### [EXERCISE PROMPT]
Every line holding "ring" should be copied from the records below.

### [MATERIAL PROVIDED]
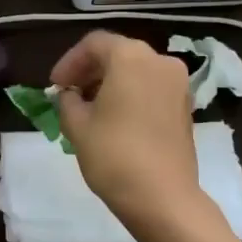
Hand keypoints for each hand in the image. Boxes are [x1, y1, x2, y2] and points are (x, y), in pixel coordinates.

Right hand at [51, 31, 203, 226]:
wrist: (163, 197)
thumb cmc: (114, 155)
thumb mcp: (77, 125)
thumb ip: (68, 101)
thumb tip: (71, 95)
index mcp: (131, 57)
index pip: (94, 44)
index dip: (70, 62)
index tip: (55, 86)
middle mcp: (159, 61)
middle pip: (118, 53)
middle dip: (90, 71)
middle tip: (69, 94)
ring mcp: (178, 83)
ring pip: (137, 70)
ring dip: (111, 82)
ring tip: (90, 108)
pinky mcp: (185, 106)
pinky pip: (152, 87)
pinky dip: (131, 94)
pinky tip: (115, 118)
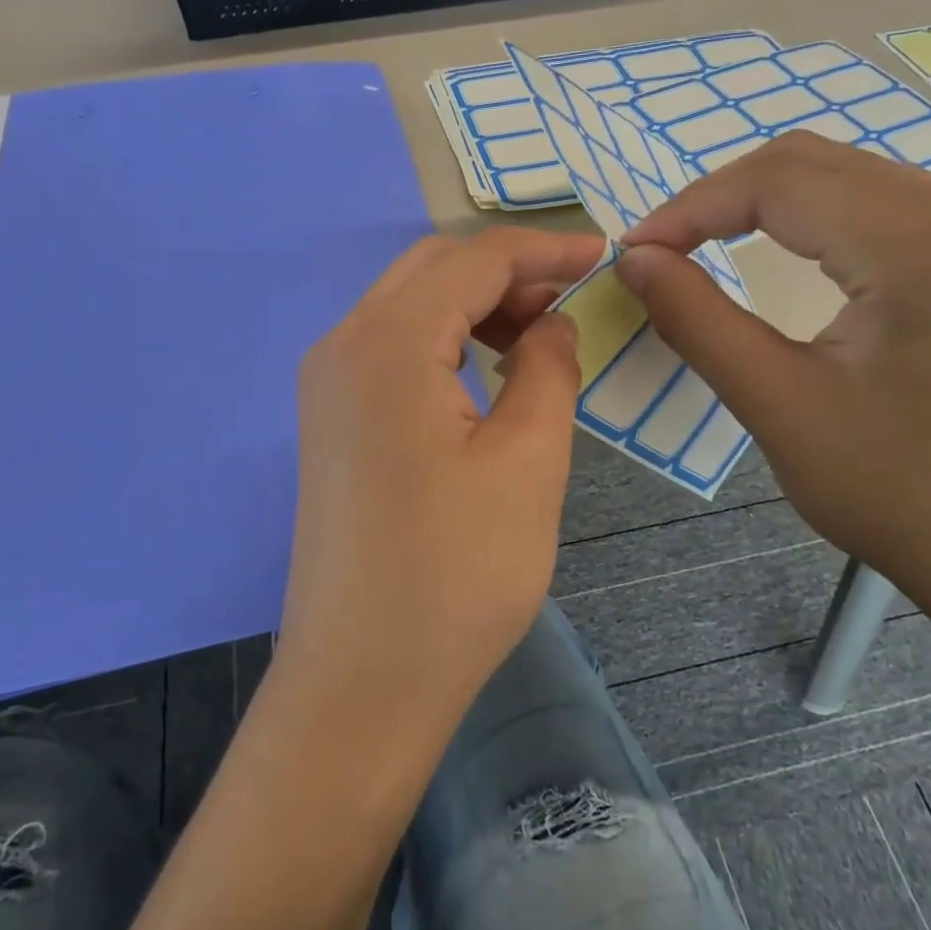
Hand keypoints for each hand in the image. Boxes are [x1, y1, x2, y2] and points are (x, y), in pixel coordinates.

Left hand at [278, 227, 604, 733]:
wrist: (363, 680)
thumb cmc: (456, 575)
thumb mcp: (528, 462)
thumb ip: (547, 368)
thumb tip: (552, 322)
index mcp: (387, 343)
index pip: (472, 259)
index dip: (543, 248)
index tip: (602, 253)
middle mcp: (343, 345)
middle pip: (432, 270)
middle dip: (507, 271)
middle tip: (571, 299)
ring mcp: (328, 384)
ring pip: (409, 305)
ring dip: (474, 303)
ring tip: (538, 334)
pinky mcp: (332, 420)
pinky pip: (393, 348)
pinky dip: (445, 339)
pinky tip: (487, 370)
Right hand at [617, 134, 930, 645]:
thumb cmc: (898, 494)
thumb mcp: (776, 404)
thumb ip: (695, 319)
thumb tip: (633, 259)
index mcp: (923, 246)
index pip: (778, 183)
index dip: (690, 209)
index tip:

### [RESPONSE]
ring mcp: (178, 83)
ring pip: (137, 70)
ring dip: (111, 82)
ring tip: (90, 108)
ring mcp: (328, 384)
ring pip: (409, 305)
ring dip: (474, 303)
ring tip: (538, 334)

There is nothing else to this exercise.